Use the following data to estimate \(\Delta H_{\mathrm{f}}^{\circ}\) for barium bromide. $$ \mathrm{Ba}(s)+\mathrm{Br}_{2}(g) \longrightarrow \operatorname{BaBr}_{2}(s) $$ $$ \begin{array}{lr} \text { Lattice energy } & -1985 \mathrm{~kJ} / \mathrm{mol} \\ \text { First ionization energy of Ba } & 503 \mathrm{~kJ} / \mathrm{mol} \\ \text { Second ionization energy of Ba } & 965 \mathrm{~kJ} / \mathrm{mol} \\ \text { Electron affinity of } \mathrm{Br} & -325 \mathrm{~kJ} / \mathrm{mol} \\\ \text { Bond energy of } \mathrm{Br}_{2} & 193 \mathrm{~kJ} / \mathrm{mol} \\ \text { Enthalpy of sublimation of } \mathrm{Ba} & 178 \mathrm{~kJ} / \mathrm{mol} \end{array} $$

The Born-Haber cycle is a way to calculate the enthalpy of formation for an ionic compound by taking into account various energy changes involved in the reaction. In general, the cycle includes lattice energy, ionization energy, electron affinity, and bond energies. In our case, the Born-Haber cycle for barium bromide can be represented as follows: 1. Enthalpy of sublimation of Ba(s): \(Ba_{(s)} \rightarrow Ba_{(g)}\) 2. Bond energy of Br2(g): \(\frac{1}{2}Br_{2(g)} \rightarrow Br_{(g)}\) 3. First ionization energy of Ba(g): \(Ba_{(g)} \rightarrow Ba^{+}_{(g)} + e^-\) 4. Second ionization energy of Ba(g): \(Ba^{+}_{(g)} \rightarrow Ba^{2+}_{(g)} + e^-\) 5. Electron affinity of Br(g): \(Br_{(g)} + e^- \rightarrow Br^{-}_{(g)}\) 6. Formation of BaBr2(s) from its ions (Lattice energy): \(Ba^{2+}_{(g)} + 2Br^{-}_{(g)} \rightarrow BaBr_{2(s)}\) Now, let's calculate the enthalpy of formation using the given data.

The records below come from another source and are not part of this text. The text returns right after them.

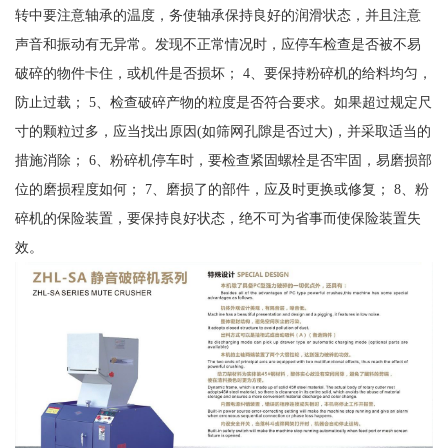
转中要注意轴承的温度，务使轴承保持良好的润滑状态，并且注意
声音和振动有无异常。发现不正常情况时，应停车检查是否被不易
破碎的物件卡住，或机件是否损坏； 4、要保持粉碎机的给料均匀，
防止过载； 5、检查破碎产物的粒度是否符合要求。如果超过规定尺
寸的颗粒过多，应当找出原因(如筛网孔隙是否过大)，并采取适当的
措施消除； 6、粉碎机停车时，要检查紧固螺栓是否牢固，易磨损部
位的磨损程度如何； 7、磨损了的部件，应及时更换或修复； 8、粉
碎机的保险装置，要保持良好状态，绝不可为省事而使保险装置失
效。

To find the enthalpy of formation, we need to sum up the energy changes in each step of the Born-Haber cycle. ΔHf°(BaBr2) = ΔHsub(Ba) + 0.5 * Bond energy(Br2) + Ionization energy(Ba) + Electron affinity(Br) + Lattice energy

Now we'll insert the given values into the equation: ΔHf°(BaBr2) = 178 kJ/mol + 0.5 * 193 kJ/mol + (503 kJ/mol + 965 kJ/mol) - 2 * 325 kJ/mol - 1985 kJ/mol

Now calculate the sum: ΔHf°(BaBr2) = 178 + 96.5 + 1468 - 650 - 1985 ΔHf°(BaBr2) = -892.5 kJ/mol The standard enthalpy of formation for barium bromide (BaBr2) is approximately -892.5 kJ/mol.